--- Exercise materials ---

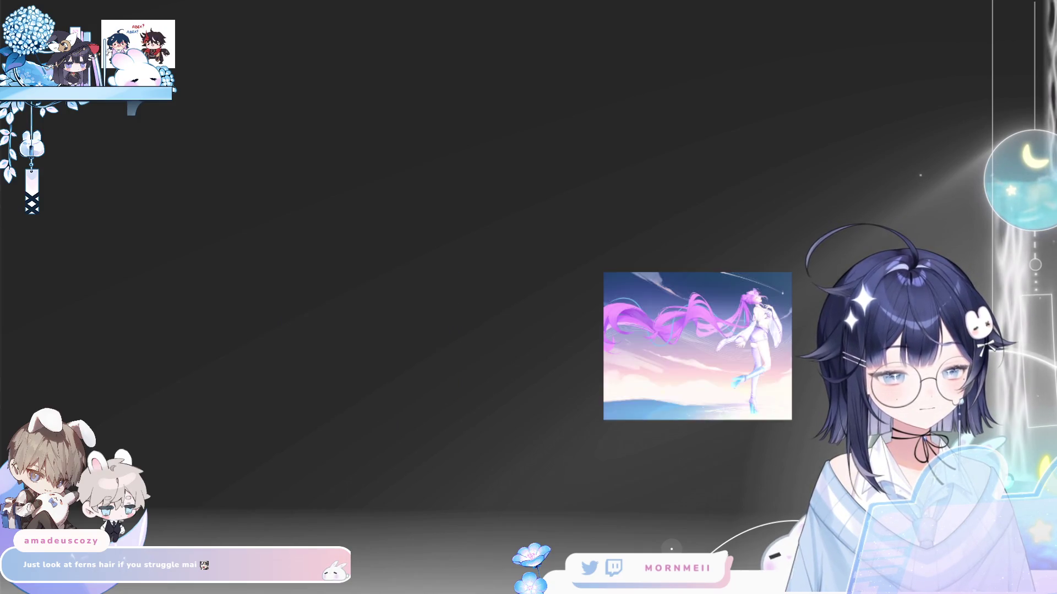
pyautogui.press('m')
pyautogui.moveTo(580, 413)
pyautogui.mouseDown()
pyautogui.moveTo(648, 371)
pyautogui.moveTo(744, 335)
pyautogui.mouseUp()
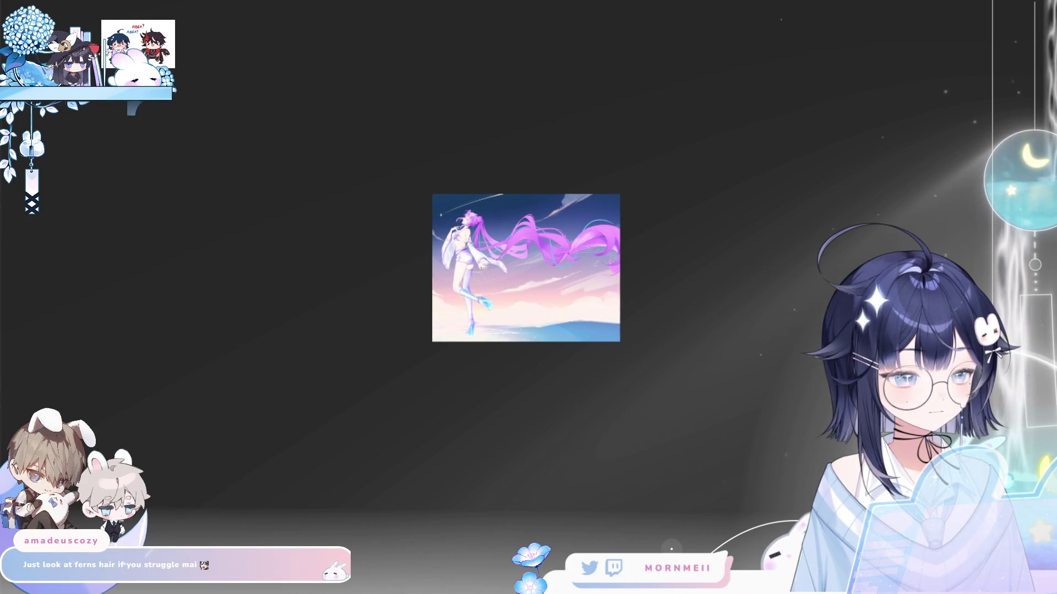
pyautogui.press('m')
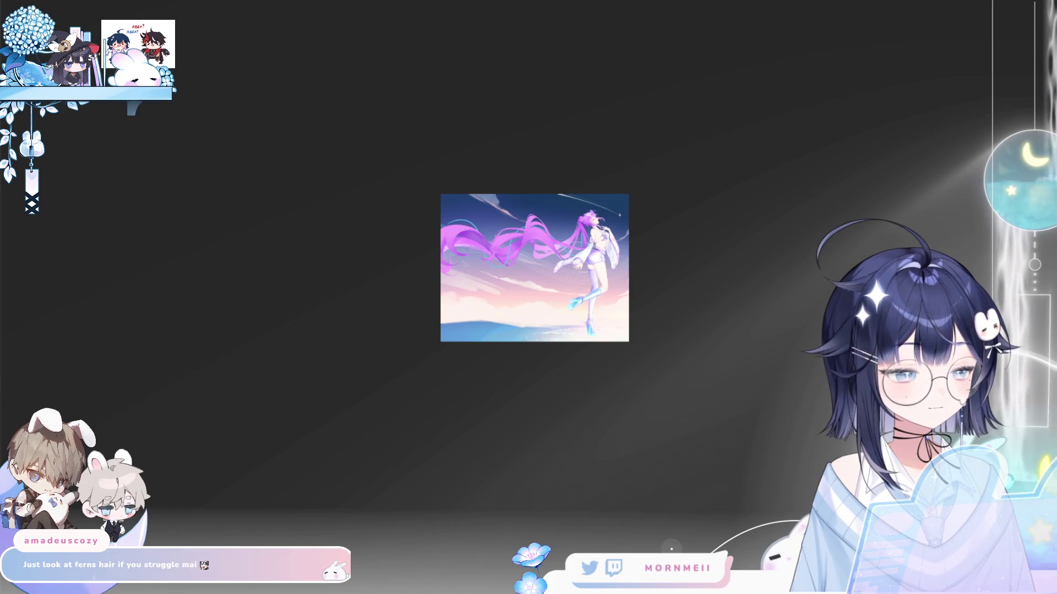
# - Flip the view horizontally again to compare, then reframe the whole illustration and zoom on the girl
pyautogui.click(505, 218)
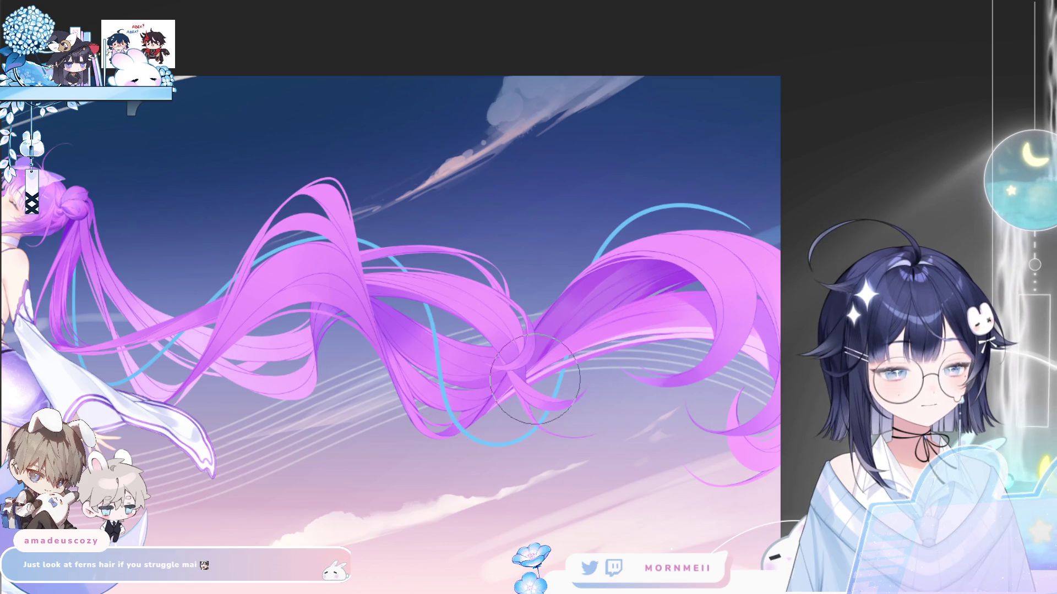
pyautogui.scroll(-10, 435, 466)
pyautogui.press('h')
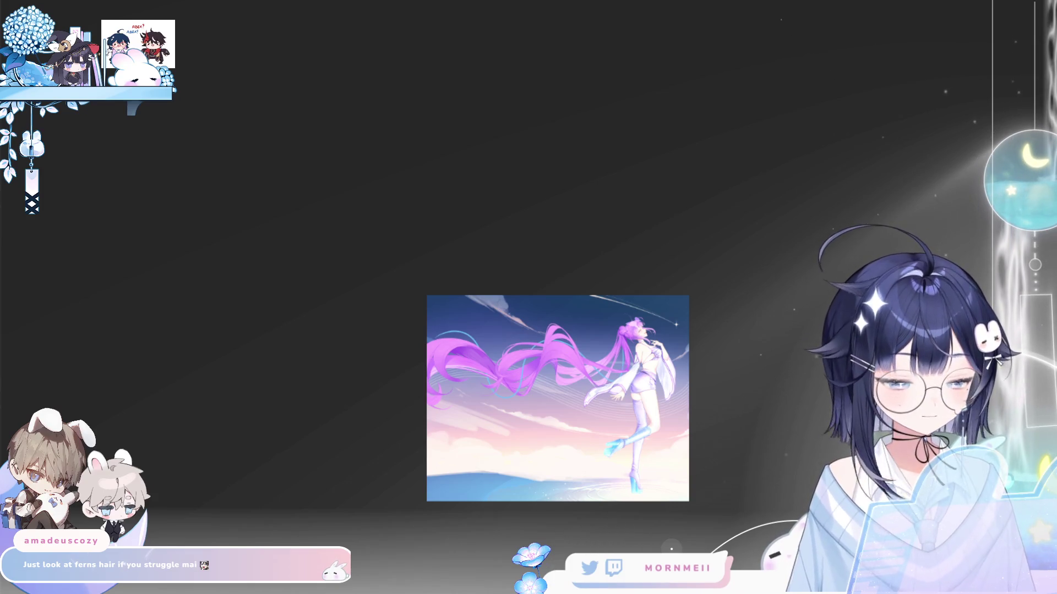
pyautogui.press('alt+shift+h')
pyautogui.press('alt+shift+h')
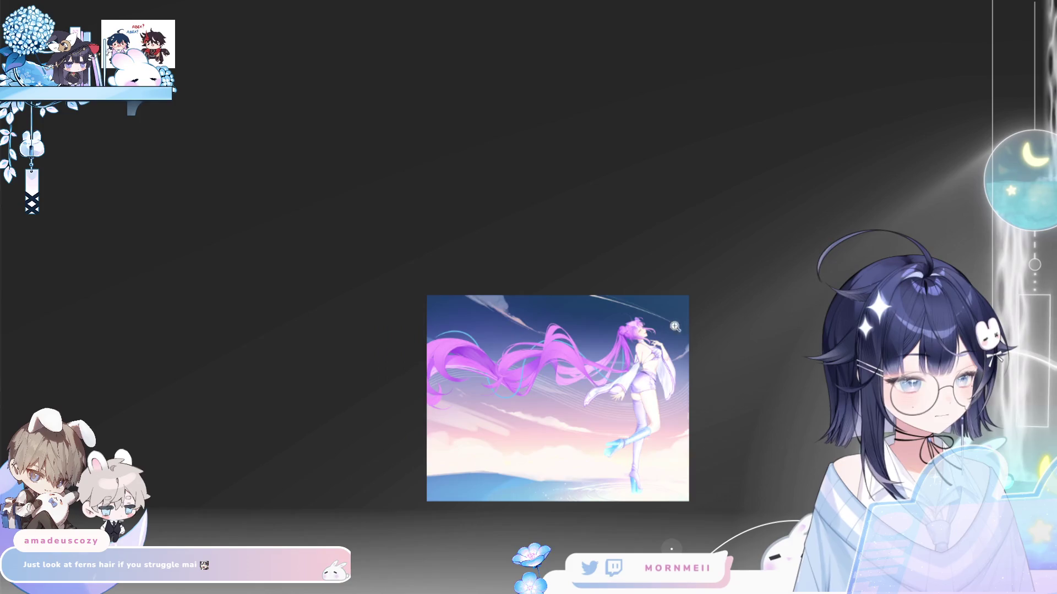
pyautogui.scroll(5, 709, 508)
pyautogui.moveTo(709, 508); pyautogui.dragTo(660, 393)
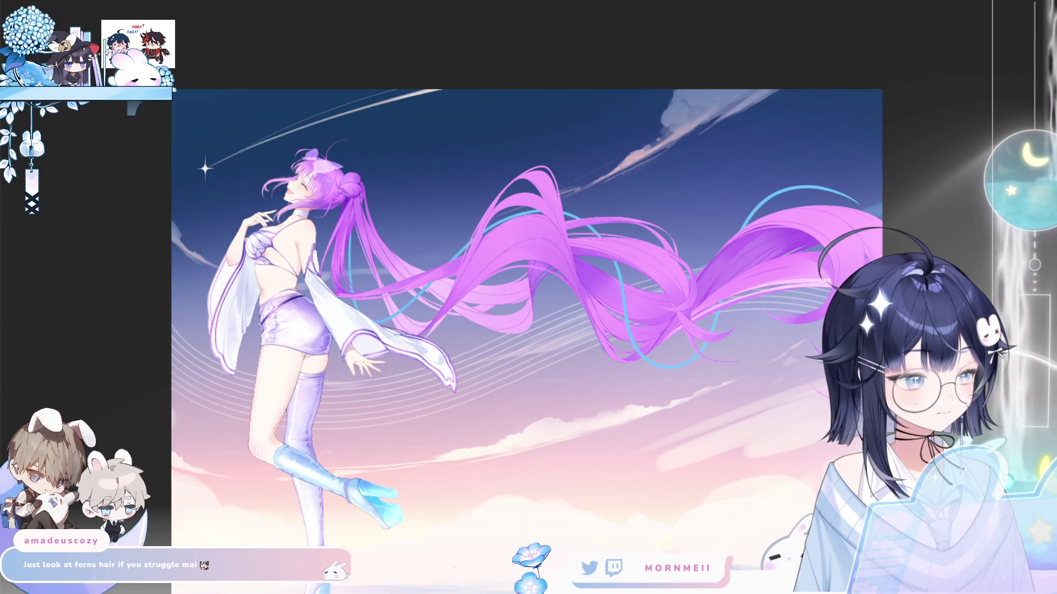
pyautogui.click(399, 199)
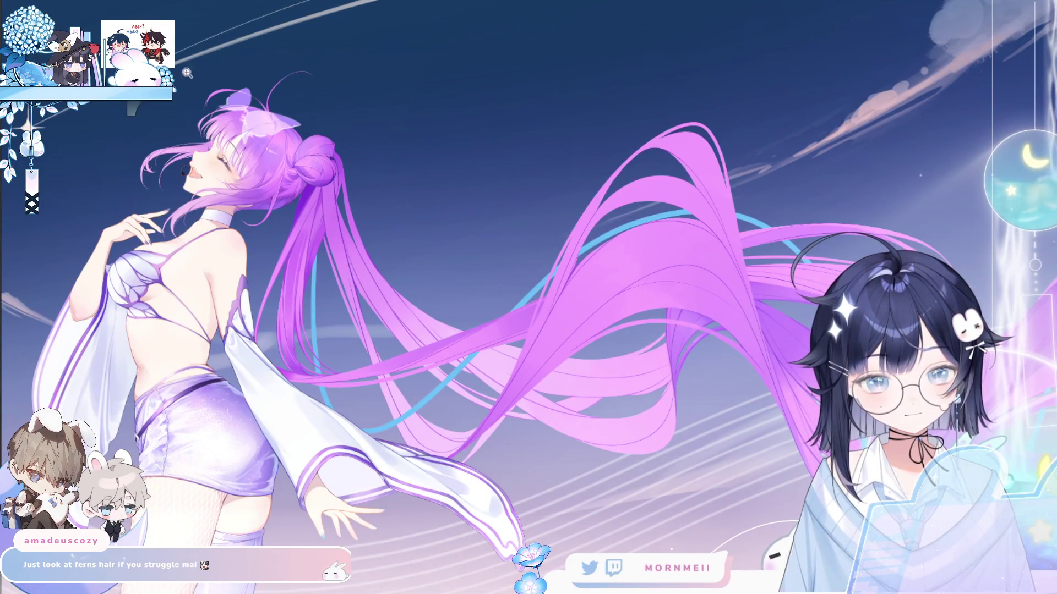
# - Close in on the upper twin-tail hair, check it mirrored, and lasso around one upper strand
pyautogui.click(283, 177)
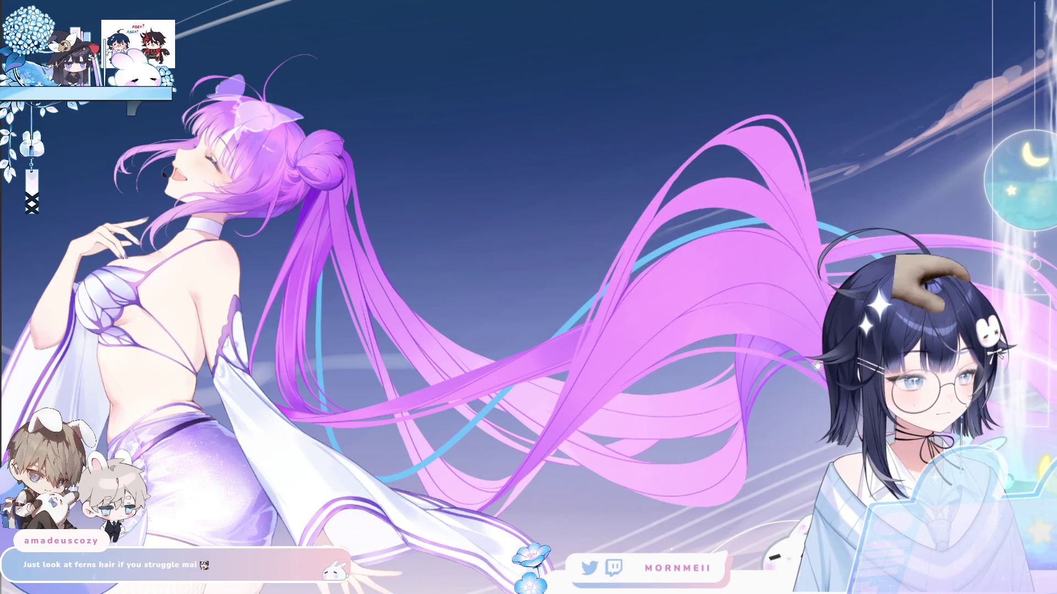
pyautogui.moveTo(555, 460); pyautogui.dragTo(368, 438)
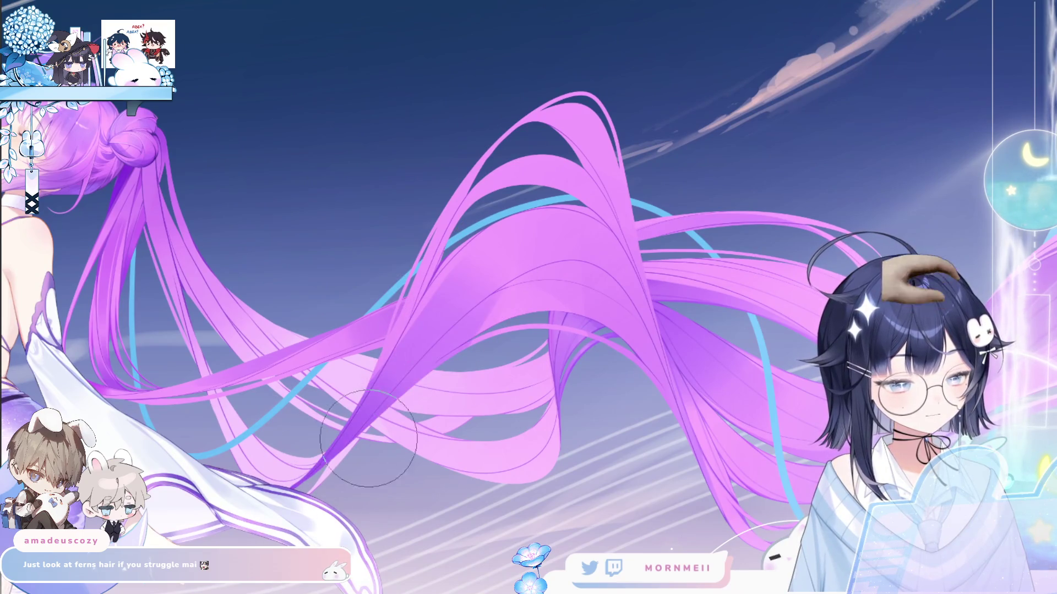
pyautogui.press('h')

--- What is expected ---
The response should contain every record above exactly as written, and none of the pictures.

--- Solution to the exercise ---
pyautogui.press('m')
pyautogui.moveTo(580, 413)
pyautogui.mouseDown()
pyautogui.moveTo(648, 371)
pyautogui.moveTo(744, 335)
pyautogui.mouseUp()
pyautogui.press('m')
# - Flip the view horizontally again to compare, then reframe the whole illustration and zoom on the girl
pyautogui.click(505, 218)
pyautogui.scroll(-10, 435, 466)
pyautogui.press('h')
pyautogui.press('alt+shift+h')
pyautogui.press('alt+shift+h')
pyautogui.scroll(5, 709, 508)
pyautogui.moveTo(709, 508); pyautogui.dragTo(660, 393)
pyautogui.click(399, 199)
# - Close in on the upper twin-tail hair, check it mirrored, and lasso around one upper strand
pyautogui.click(283, 177)
pyautogui.moveTo(555, 460); pyautogui.dragTo(368, 438)
pyautogui.press('h')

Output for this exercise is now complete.